-- Data excerpts follows --

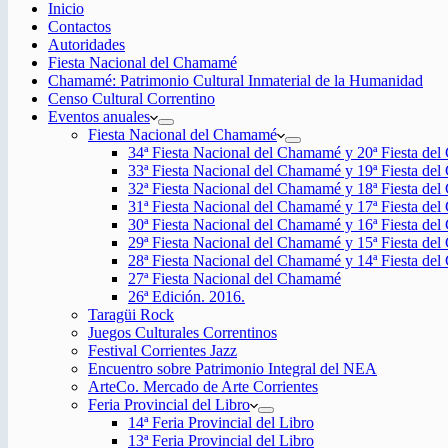
Inicio
Contactos
Autoridades
Fiesta Nacional del Chamamé
Chamamé: Patrimonio Cultural Inmaterial de la Humanidad
Censo Cultural Correntino
Eventos anuales
Fiesta Nacional del Chamamé
34ª Fiesta Nacional del Chamamé y 20ª Fiesta de
33ª Fiesta Nacional del Chamamé y 19ª Fiesta de
32ª Fiesta Nacional del Chamamé y 18ª Fiesta de
31ª Fiesta Nacional del Chamamé y 17ª Fiesta de
30ª Fiesta Nacional del Chamamé y 16ª Fiesta de
29ª Fiesta Nacional del Chamamé y 15ª Fiesta de
28ª Fiesta Nacional del Chamamé y 14ª Fiesta de
27ª Fiesta Nacional del Chamamé
26ª Edición. 2016.
Taragüi Rock
Juegos Culturales Correntinos
Festival Corrientes Jazz
Encuentro sobre Patrimonio Integral del NEA
ArteCo. Mercado de Arte Corrientes
Feria Provincial del Libro
14ª Feria Provincial del Libro
13ª Feria Provincial del Libro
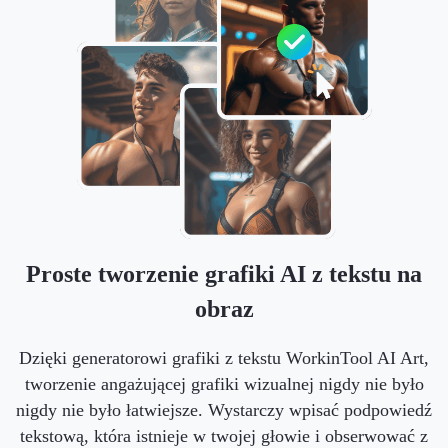
Proste tworzenie grafiki AI z tekstu na
obraz
Dzięki generatorowi grafiki z tekstu WorkinTool AI Art,
tworzenie angażującej grafiki wizualnej nigdy nie było
nigdy nie było łatwiejsze. Wystarczy wpisać podpowiedź
tekstową, która istnieje w twojej głowie i obserwować z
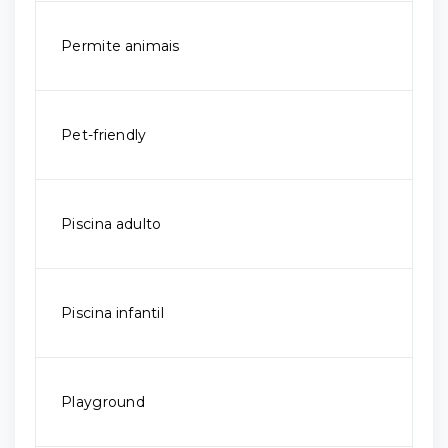
Permite animais
Pet-friendly
Piscina adulto
Piscina infantil
Playground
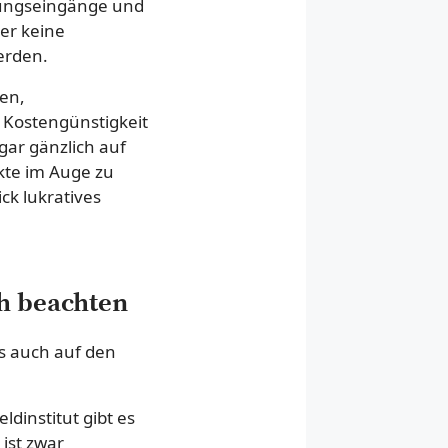
hlungseingänge und
er keine
erden.
ten,
 Kostengünstigkeit
gar gänzlich auf
kte im Auge zu
ck lukratives
ch beachten
s auch auf den
ldinstitut gibt es
ist zwar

-- Data excerpts concluded --

_What you are asked to do_
Arrange every line of text from all the records above as a single numbered list, with no blank lines and no picture markers.

_Exercise result_
1. Inicio
2. Contactos
3. Autoridades
4. Fiesta Nacional del Chamamé
5. Chamamé: Patrimonio Cultural Inmaterial de la Humanidad
6. Censo Cultural Correntino
7. Eventos anuales
8. Fiesta Nacional del Chamamé
9. 34ª Fiesta Nacional del Chamamé y 20ª Fiesta de
10. 33ª Fiesta Nacional del Chamamé y 19ª Fiesta de
11. 32ª Fiesta Nacional del Chamamé y 18ª Fiesta de
12. 31ª Fiesta Nacional del Chamamé y 17ª Fiesta de
13. 30ª Fiesta Nacional del Chamamé y 16ª Fiesta de
14. 29ª Fiesta Nacional del Chamamé y 15ª Fiesta de
15. 28ª Fiesta Nacional del Chamamé y 14ª Fiesta de
16. 27ª Fiesta Nacional del Chamamé
17. 26ª Edición. 2016.
18. Taragüi Rock
19. Juegos Culturales Correntinos
20. Festival Corrientes Jazz
21. Encuentro sobre Patrimonio Integral del NEA
22. ArteCo. Mercado de Arte Corrientes
23. Feria Provincial del Libro
24. 14ª Feria Provincial del Libro
25. 13ª Feria Provincial del Libro
26. Proste tworzenie grafiki AI z tekstu na
27. obraz
28. Dzięki generatorowi grafiki z tekstu WorkinTool AI Art,
29. tworzenie angażującej grafiki wizualnej nigdy nie było
30. nigdy nie było łatwiejsze. Wystarczy wpisać podpowiedź
31. tekstową, która istnieje w twojej głowie i obserwować z
32. Permite animais
33. Pet-friendly
34. Piscina adulto
35. Piscina infantil
36. Playground
37. hlungseingänge und
38. er keine
39. erden.
40. ten,
41.  Kostengünstigkeit
42. gar gänzlich auf
43. kte im Auge zu
44. ck lukratives
45. ch beachten
46. s auch auf den
47. ldinstitut gibt es
48. ist zwar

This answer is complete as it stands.